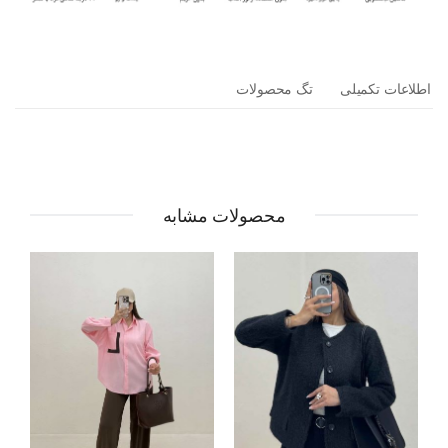
اطلاعات تکمیلی
تگ محصولات
محصولات مشابه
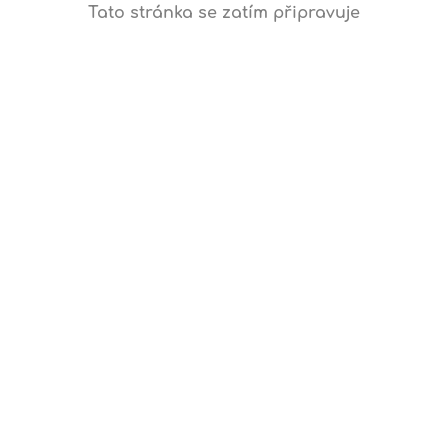
Tato stránka se zatím připravuje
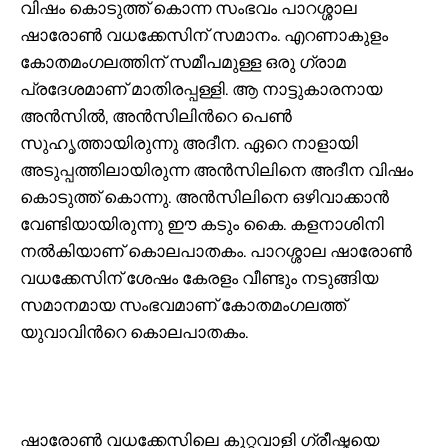
വിഷം കൊടുത്ത് കൊന്ന സംഭവം പാറശ്ശാല
ഷാരോൺ വധക്കേസിന് സമാനം. എറണാകുളം
കോതമംഗലത്തിന് സമീപമുള്ള ഒരു ഗ്രാമ
പ്രദേശമാണ് മാതിരപ്പള്ളി. ആ നാട്ടുകാരനായ
അൻസിൽ, അൻസിലിന്‍റെ പെൺ
സുഹൃത്തായിരുന്നു അദീന. ഏറെ നാളായി
അടുപ്പത്തിലായിരുന്ന അൻസിലിനെ അദീന വിഷം
കൊടുത്ത് കൊന്നു. അൻസിലിനെ ഒഴിവാക്കാൻ
വേണ്ടിയായിരുന്നു ഈ കടും കൈ. കളനാശിനി
നൽകിയാണ് കൊലപാതകം. പാറശ്ശാല ഷാരോൺ
വധക്കേസിന് ശേഷം കേരളം വീണ്ടും നടുങ്ങിയ
സമാനമായ സംഭവമാണ് കോതമംഗലത്ത്
യുവാവിന്‍റെ കൊലപാതകം.
ഷാരോൺ വധക്കേസിലെ കുറ്റവാളി ഗ്രീഷ്മയെ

——

EXERCISE DESCRIPTION:
From the line containing "കൊടുത്ത് കൊന്നു. അൻസിലിനെ ഒഴിവാക്കാൻ" through the end of the material, print each line exactly as it appears.

OUTPUT OF THE TASK:
കൊടുത്ത് കൊന്നു. അൻസിലിനെ ഒഴിവാക്കാൻ
വേണ്ടിയായിരുന്നു ഈ കടും കൈ. കളനാശിനി
നൽകിയാണ് കൊലപാതകം. പാറശ്ശാല ഷാരോൺ
വധക്കേസിന് ശേഷം കേരളം വീണ്ടും നടുങ്ങിയ
സമാനമായ സംഭവമാണ് കോതമംഗലത്ത്
യുവാവിന്‍റെ കൊലപാതകം.
ഷാരോൺ വധക്കേസിലെ കുറ്റവാളി ഗ്രീഷ്മയെ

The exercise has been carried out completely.